Week in Review > Week in Review – 11/02/2018
Posted by BASA on November 02nd, 2018New faces and new leadership are coming to the State Board of Education following November’s election, a further shakeup of the 19-person body that’s already seen more than half its members join within the past two years. Neither of the board’s two leadership positions will be held by the same person come January. President Tess Elshoff, one of Gov. John Kasich’s first appointees to the board, is term-limited. Vice President Nancy Hollister, meanwhile, declined to run for re-election.
Ohio voters will consider 176 school funding issues on the Tuesday, Nov. 6 ballot, according to a database compiled by the Ohio School Boards Association (OSBA). The majority of the requests are property tax levies for school operations, but the list also includes two-dozen plus school income tax issues, as well as bond issues and combination requests for school construction, renovation, maintenance, and permanent improvements.
More Ohio school districts want court permission to become parties in a lawsuit seeking to recoup money from Electronic Classroom of Tomorrow (ECOT) founder William Lager and others. After Attorney General Mike DeWine filed suit against Lager, other ECOT officials, and affiliated companies, two Ohio school districts sought to intervene, arguing DeWine’s political history with Lager and his record on charter school enforcement make him ill-suited to represent their interests. DeWine’s office disputed that assertion, saying it’s been aggressive in pursuing charter school cases. The Dayton and Logan-Hocking boards of education initially filed the request to intervene in late September. Since then, Springfield City, Lake Local, and Toledo City schools have filed, with Toledo joining late last week.
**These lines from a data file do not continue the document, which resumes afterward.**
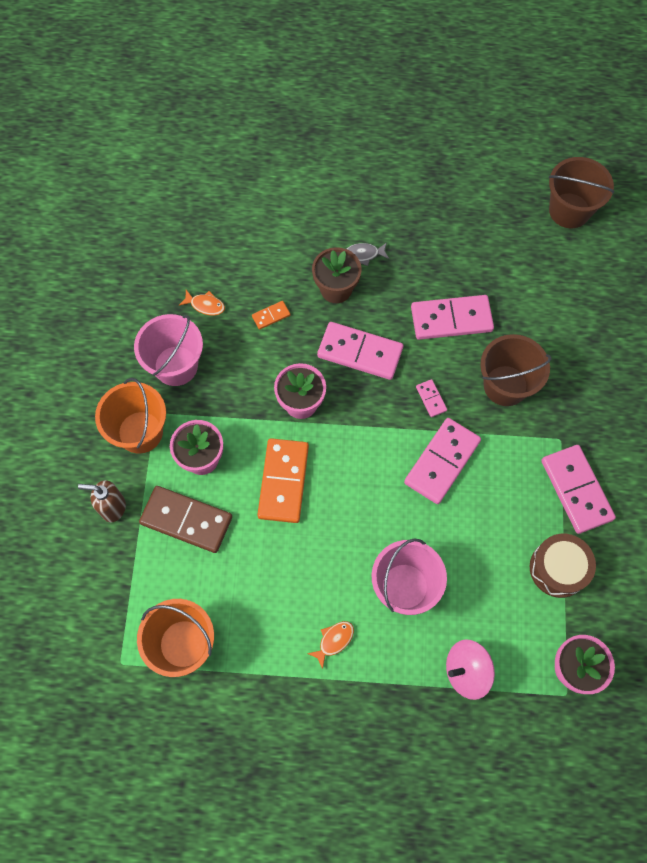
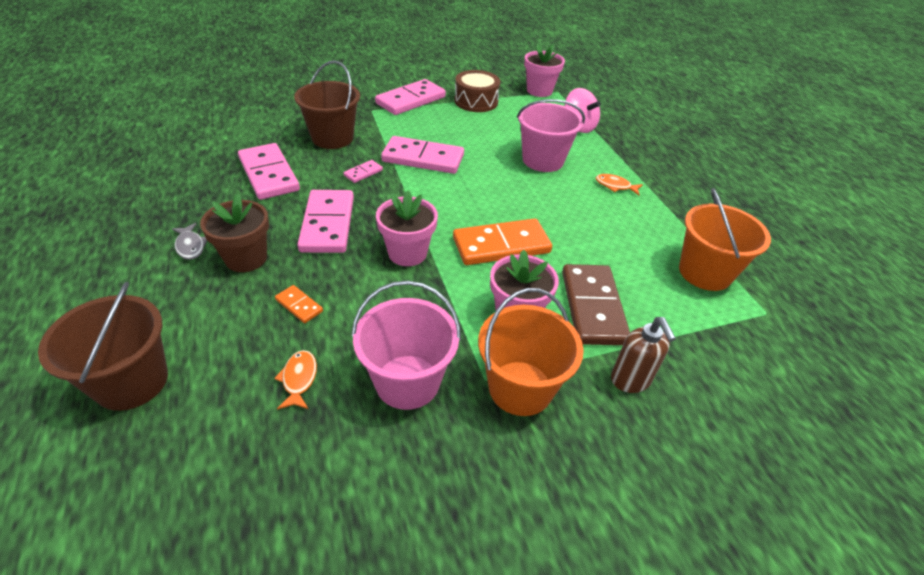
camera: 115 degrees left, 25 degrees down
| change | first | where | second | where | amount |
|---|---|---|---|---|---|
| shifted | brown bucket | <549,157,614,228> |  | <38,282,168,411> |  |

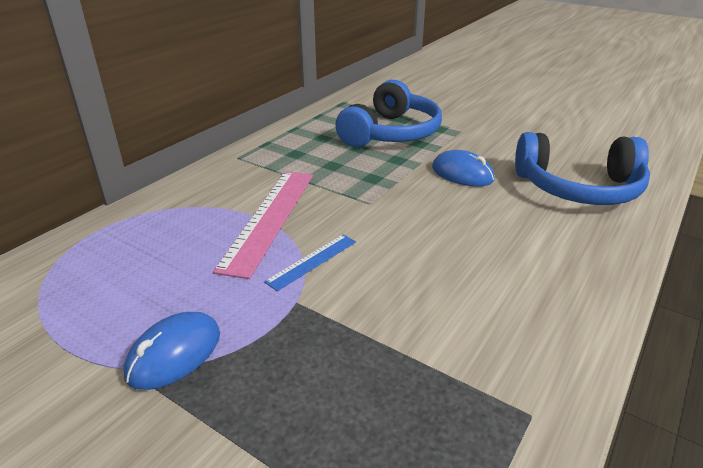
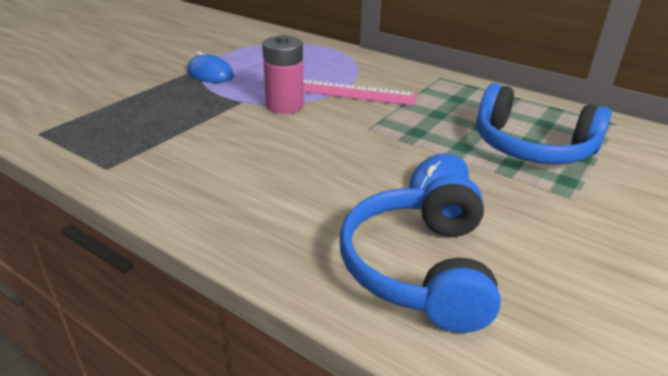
camera: 90 degrees right, 0 degrees up
| change | first | where | second | where | amount |
|---|---|---|---|---|---|
| swapped | blue ruler | <264,234,356,291> | pink battery | <262,35,304,114> |  |

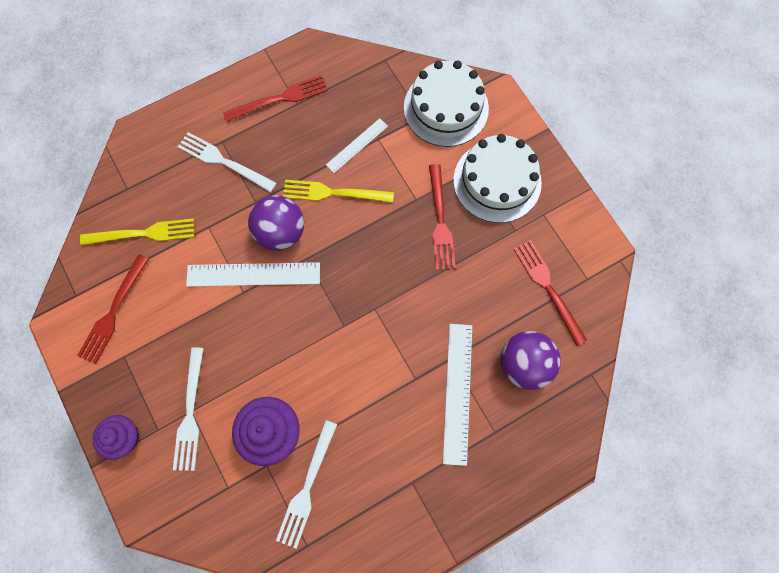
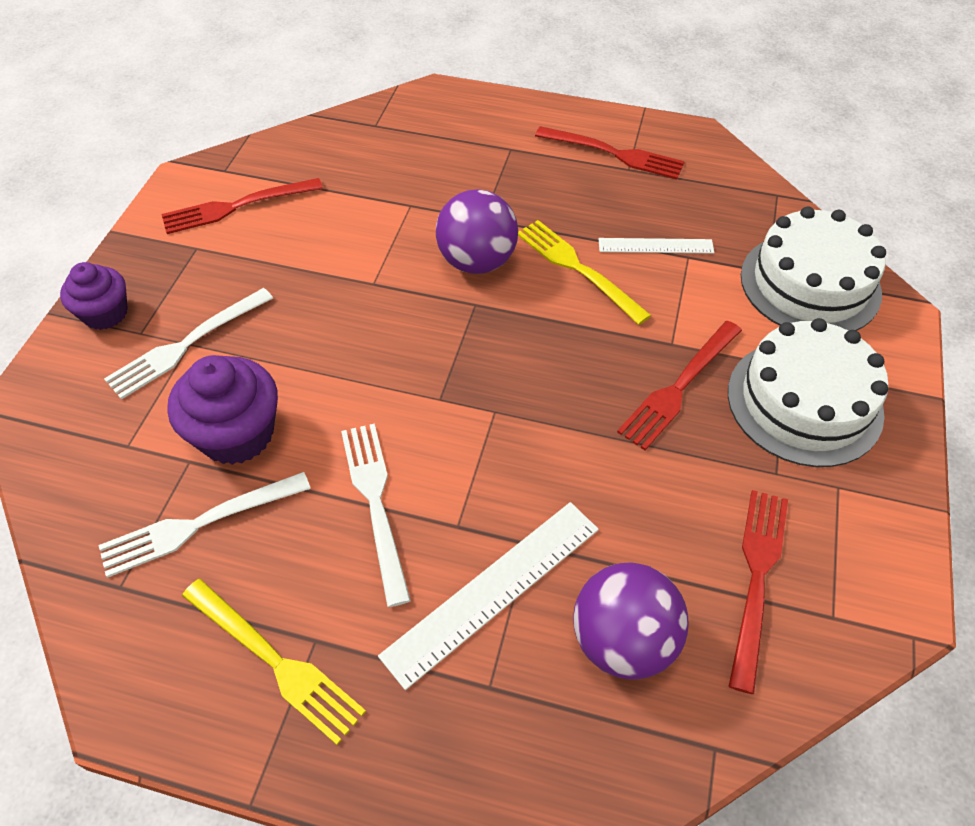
camera: 45 degrees right, 20 degrees down
| change | first | where | second | where | amount |
|---|---|---|---|---|---|
| shifted | yellow fork | <80,218,195,245> |  | <182,579,366,745> |  |
| shifted | white fork | <178,132,277,193> |  | <341,423,411,607> |  |
| gone | white ruler | <186,262,320,287> |  |  |  |

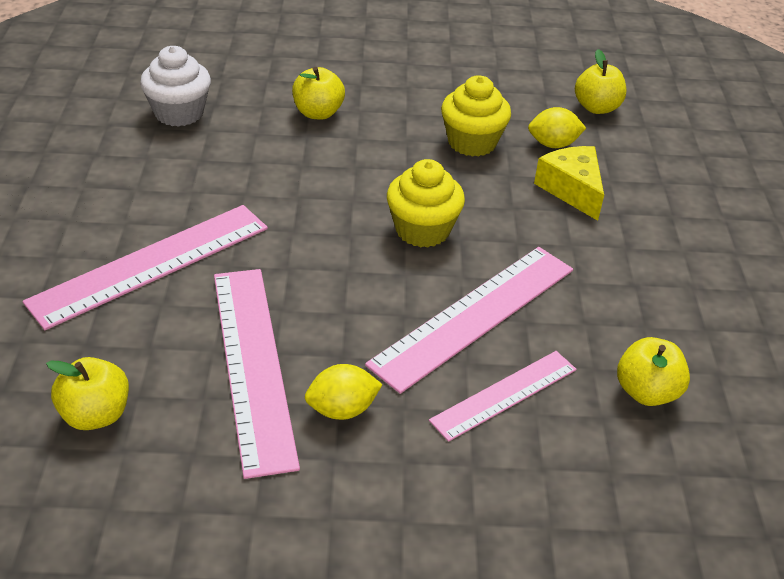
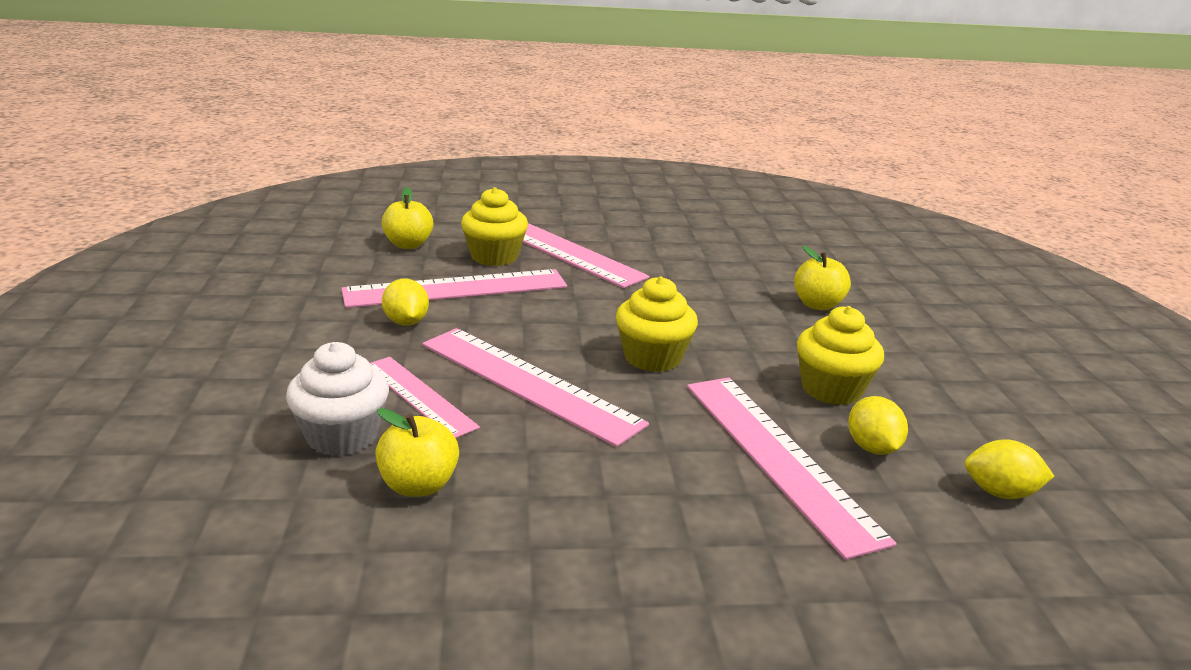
camera: 85 degrees right, 15 degrees down
| change | first | where | second | where | amount |
|---|---|---|---|---|---|
| shifted | white cupcake | <140,46,211,127> |  | <286,342,389,456> |  |
| swapped | yellow cheese | <534,146,604,221> | pink ruler | <687,377,896,560> |  |
| swapped | yellow apple | <575,49,627,114> | yellow lemon | <965,439,1054,499> |  |
| new |  |  | yellow cupcake | <461,187,528,266> |  |

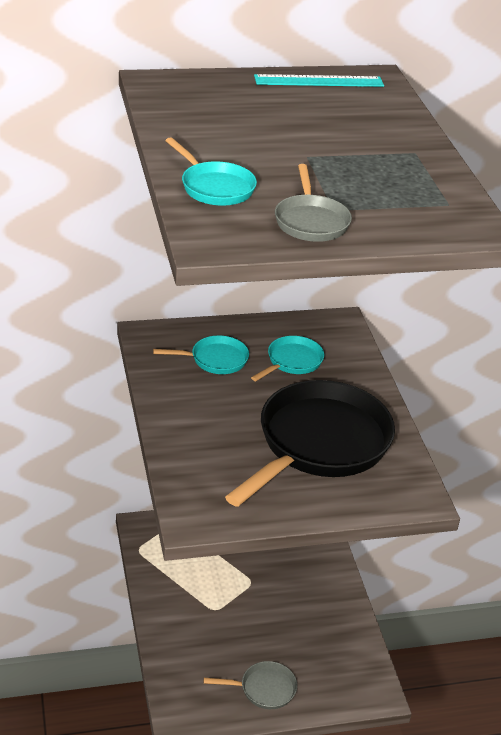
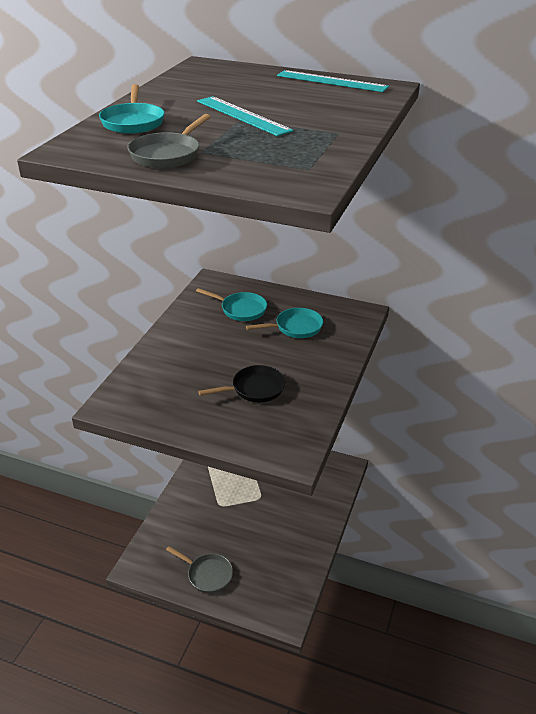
camera: 35 degrees right, 0 degrees up
| change | first | where | second | where | amount |
|---|---|---|---|---|---|
| scaled | black pan | <225,380,395,507> |  | <198,365,285,403> | x0.46 |
| new |  |  | turquoise ruler | <197,96,294,136> |  |

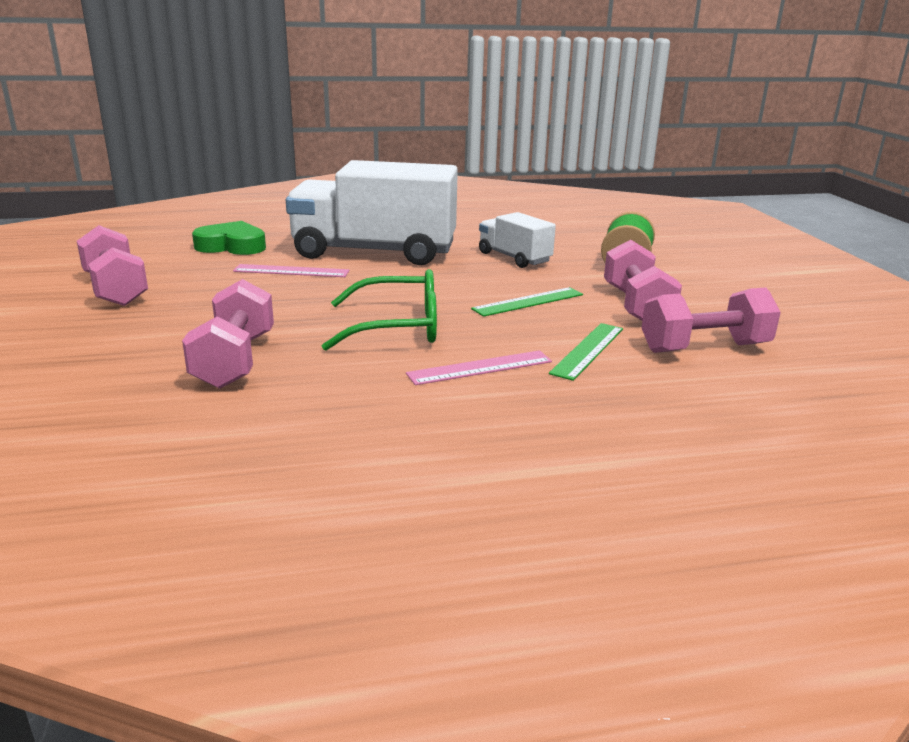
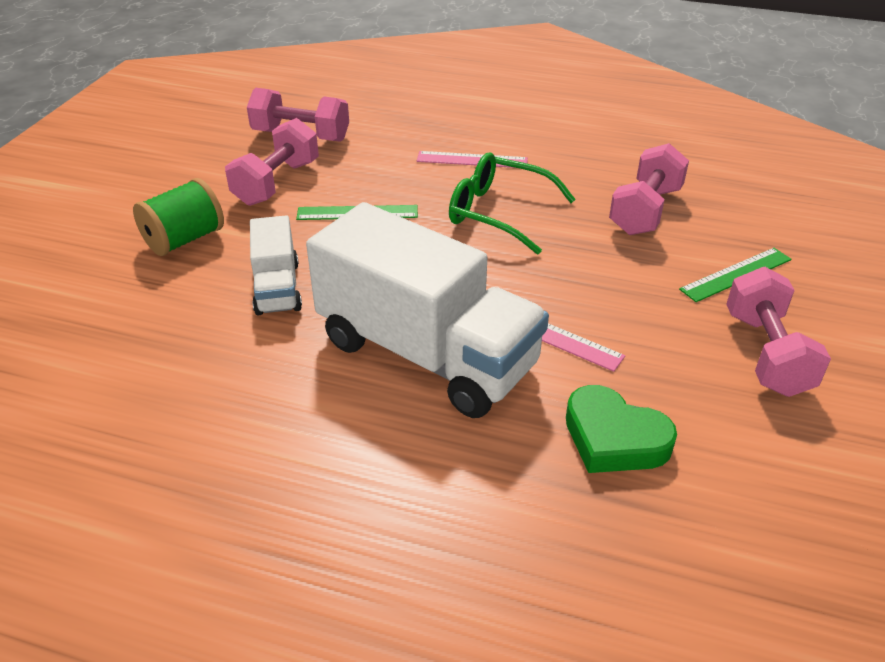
camera: 150 degrees left, 15 degrees up
| change | first | where | second | where | amount |
|---|---|---|---|---|---|
| shifted | green ruler | <549,323,623,381> |  | <679,248,792,302> |  |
Franklin County Common Pleas Court added East Cleveland Schools’ challenge to its new Academic Distress Commission to the docket this week, after a Cuyahoga County judge agreed earlier in October with the state’s request to transfer the case.
The U.S. Sixth Circuit Court of Appeals Wednesday ordered the state to continue to allow certain voters who had been purged through the state’s supplemental process to cast a provisional ballot in the upcoming Nov. 6, 2018 General Election as the court considers a challenge to the notification that is sent to purged voters.
Secretary of State Jon Husted announced that as of Friday, Oct. 26, an estimated 1,211,557 absentee ballots had been requested and 737,157 had been cast statewide — outpacing absentee voting in 2014 at this same point when more than 881,000 absentee ballots had been requested and more than 477,000 ballots had already been cast.
The Senate will hold one of two sessions set for the week after the Nov. 6 election, the clerk’s office said Wednesday. The Senate confirmed its voting session set for Wednesday, Nov. 14 but cancelled an if-needed session set for Tuesday, Nov. 13.
Rural areas in Medicaid expansion states saw a greater reduction in their uninsured rates than metro areas, while rural areas in non-expansion states experienced a lesser reduction in their uninsured rates than metro areas, according to a new report from the Georgetown University Center for Children and Families (CCF).
The Ohio Department of Public Safety (ODPS)/Bureau of Motor Vehicles (BMV) announced that, effective Oct. 29, HB95 (Hughes-Seitz) became law, enacting “a significant distracted driving deterrent and an effective tool for law enforcement to enforce dangerous driving.” Specifically, HB95 addresses distracted driving by no longer requiring law enforcement officers to prove a driver was texting, only that a moving violation occurred and that the driver was distracted at the time.